In many developing countries, large cities are struggling to cope with the increase in private transport. Jhanja Tripathy from India has been committed to sustainable urban transport policy in her country for many years.
About Ms Tripathy
Jhanja Tripathy from India works in a leading position in the Ministry of Housing and Urban Affairs and is committed to sustainable transport policy in her country.
The roads of Delhi are ruled by chaos. The road belongs to anyone: cars and mopeds honk in harmony as people weave carts through the traffic, surrounded by rickshaws and pedestrians looking for a gap to cross. Jhanja Tripathy is aware of the traffic chaos in this Indian metropolis as she makes her way to the Ministry for Housing and Urban Affairs. She has been in charge of budgets and financing here for the past four years. “In a country like India with a growing population and lots of people moving to the cities, space on the roads has to be divided between a range of different road users,” she says, describing the situation. As in many other developing countries, large cities in India are fighting a rise in individual transport.
The reason behind this is actually a positive one: economic progress and rising prosperity. The growing middle classes are queuing up at car dealerships and the number of cars is rising all the time – bringing with it all the negative consequences we are already familiar with: toxic emissions, air pollution, fuel consumption, high accident rates, constant traffic jams and long waits for commuters, particularly during rush hour. “Of course, we have to convince people to do without their cars more o"en,” says Jhanja Tripathy, “but to do this, we need intelligent traffic management.”

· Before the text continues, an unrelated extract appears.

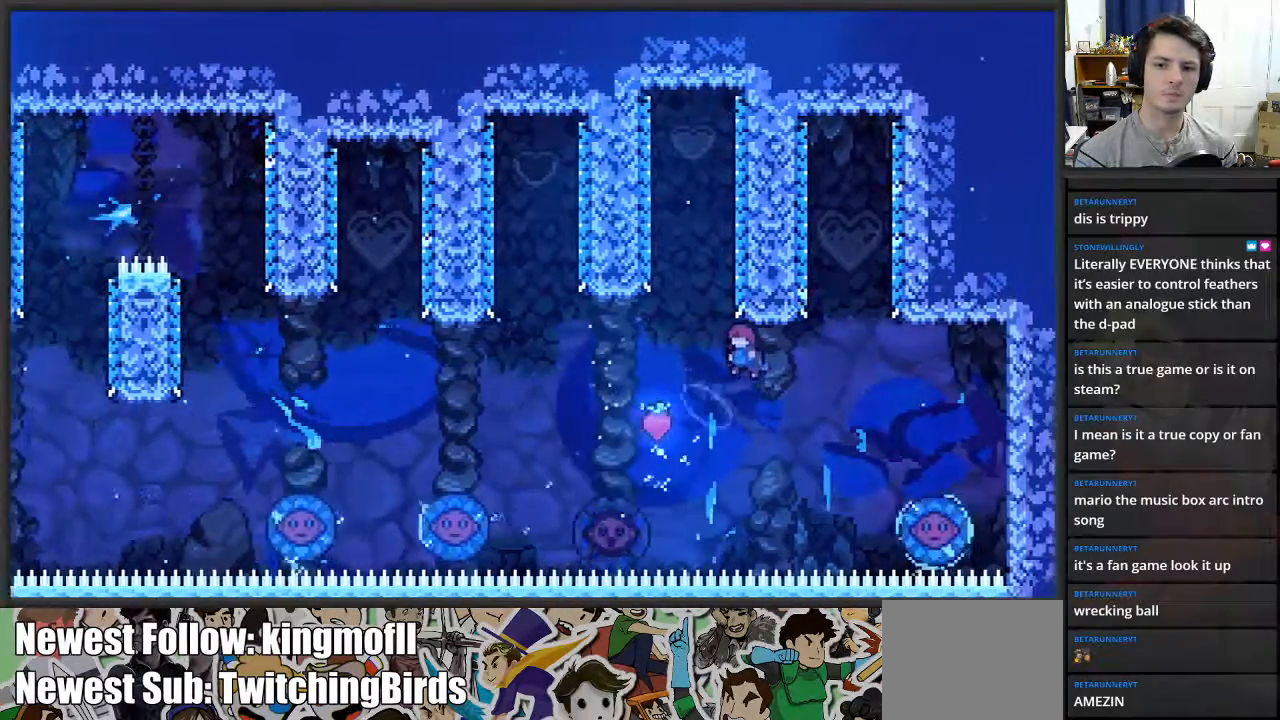
{"buttons": [], "left_stick": "left", "right_stick": "center", "events": []}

The individual transport systems have to be so well coordinated that people can get quickly from A to B without a car and without any long waits. This calls for integrated solutions and the increased use of IT technology.

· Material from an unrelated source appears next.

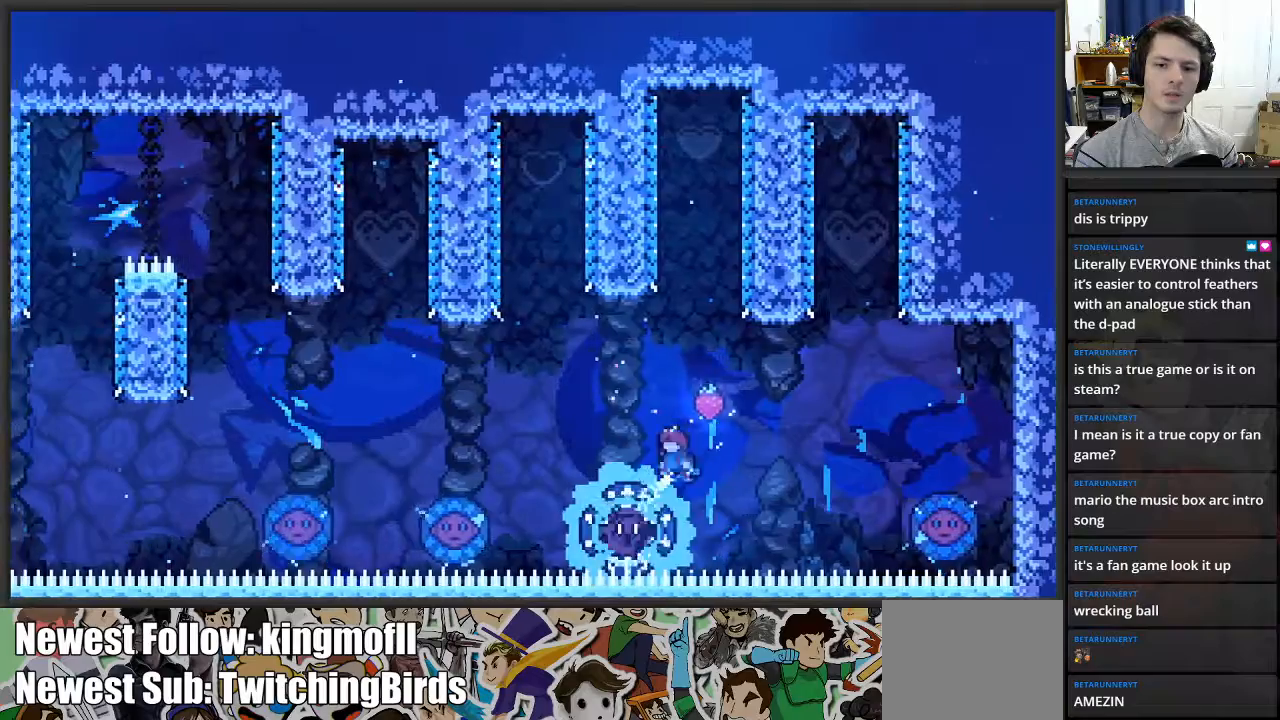
{"buttons": [], "left_stick": "left", "right_stick": "center", "events": []}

This is why she has been working hard to promote the expansion of public transport systems for a long time. As well as working for the Ministry, she is a member of the supervisory board for five rail-based local transport companies in India. In this role, she works hard to keep pushing forward projects to expand the railway network and public transport.
This article appeared in FC – The Financial Cooperation magazine with the title ”Cities in flux“.See the issue
For poor people especially, buses and trains remain the only form of transport, simply because they can’t afford a car and often have to travel a long way to work. And for more prosperous Indians, “use of the railway has to be so attractive that they will gladly do without their vehicle as often as possible,” explains Jhanja Tripathy.

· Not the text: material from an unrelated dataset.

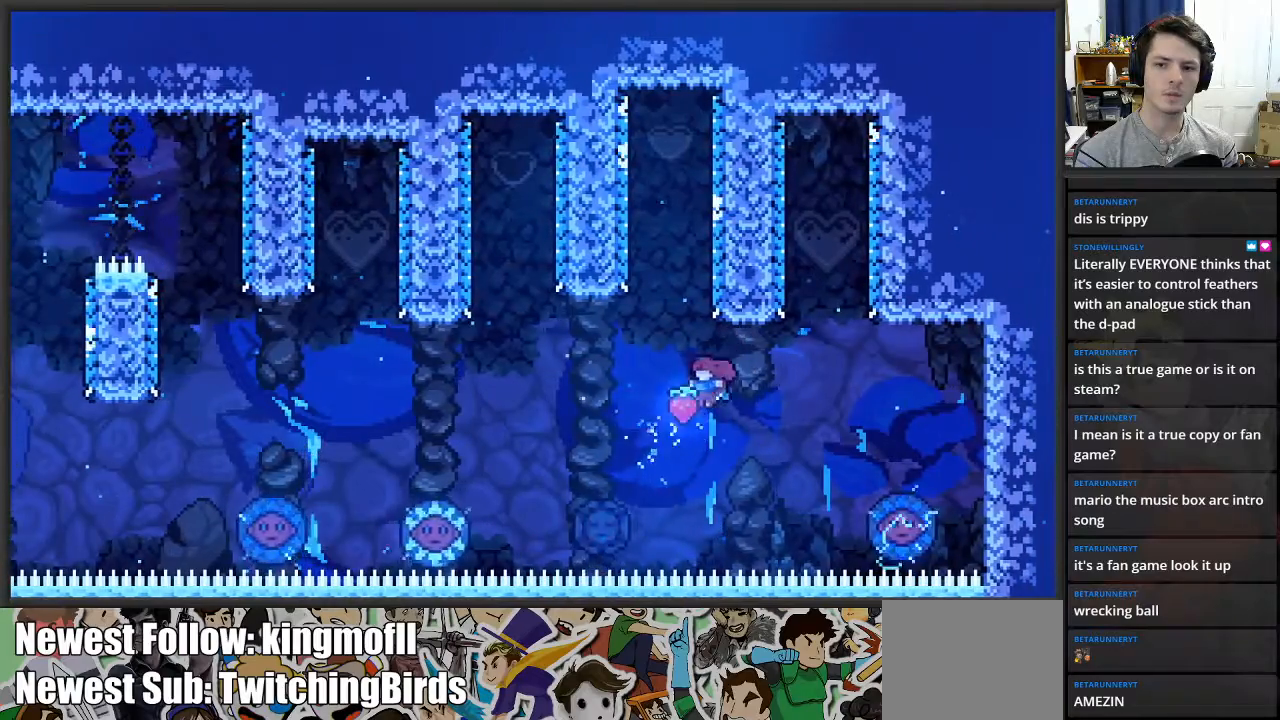
{"buttons": [], "left_stick": "left", "right_stick": "center", "events": []}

Published on KfW Stories: Thursday, 6 December 2018
The described project contributes to the following United Nationsʼ Sustainable Development Goals
Goal 9: Build resilient infrastructure, promote sustainable industrialization and foster innovation
Non-existent or dilapidated infrastructure hinders economic efficiency and thus engenders poverty. When building infrastructure, the focus should be on sustainability, for example, by promoting environmentally-friendly means of transport. Factories and industrial facilities should also ensure that production is in line with ecological aspects to avoid unnecessary environmental pollution.
All United Nations member states adopted the 2030 Agenda in 2015. At its heart is a list of 17 goals for sustainable development, known as the Sustainable Development Goals (SDGs). Our world should become a place where people are able to live in peace with each other in ways that are ecologically compatible, socially just, and economically effective.